Data for review ▸

■ ■ ■

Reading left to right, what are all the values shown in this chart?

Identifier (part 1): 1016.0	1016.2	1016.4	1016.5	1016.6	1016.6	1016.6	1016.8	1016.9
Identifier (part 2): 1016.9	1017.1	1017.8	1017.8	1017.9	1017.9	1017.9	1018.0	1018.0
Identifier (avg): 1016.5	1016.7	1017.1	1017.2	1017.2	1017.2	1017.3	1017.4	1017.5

■ ■ ■

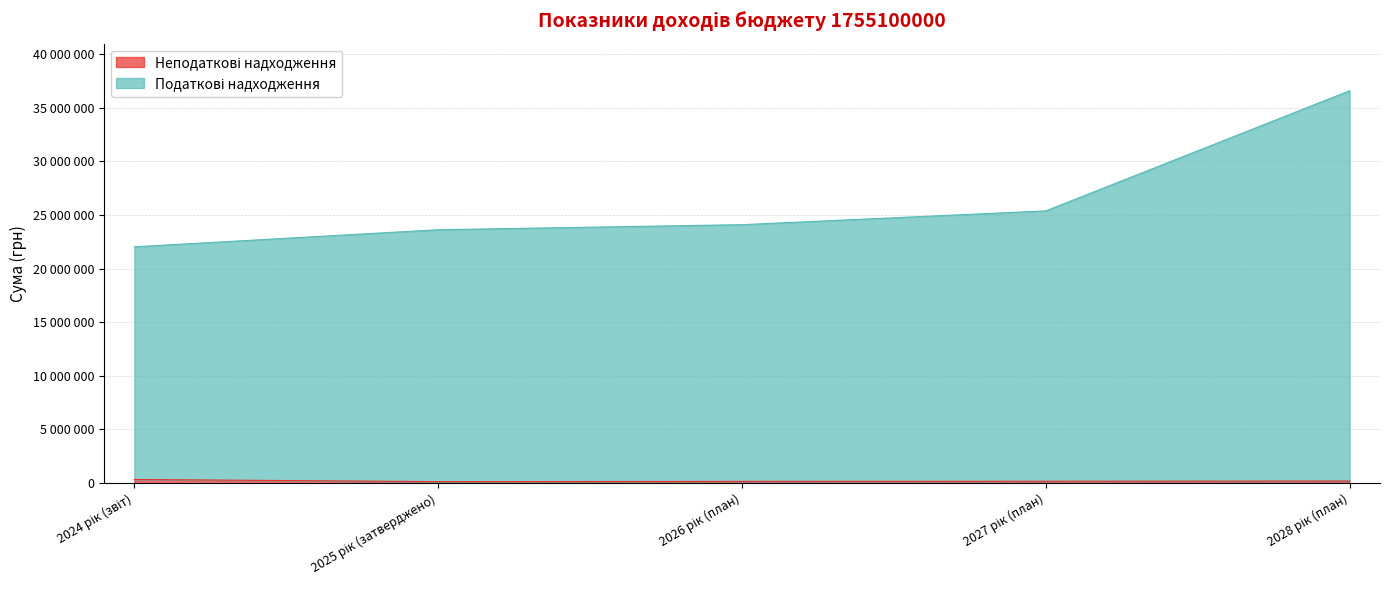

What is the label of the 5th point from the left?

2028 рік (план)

■ ■ ■

Aim of the exercise ▸
Copy out the lines from the one containing "What is the" through the one containing "2028 рік (план)", including both, exactly as they appear in the records.

Solution to the problem ▸
What is the label of the 5th point from the left?

2028 рік (план)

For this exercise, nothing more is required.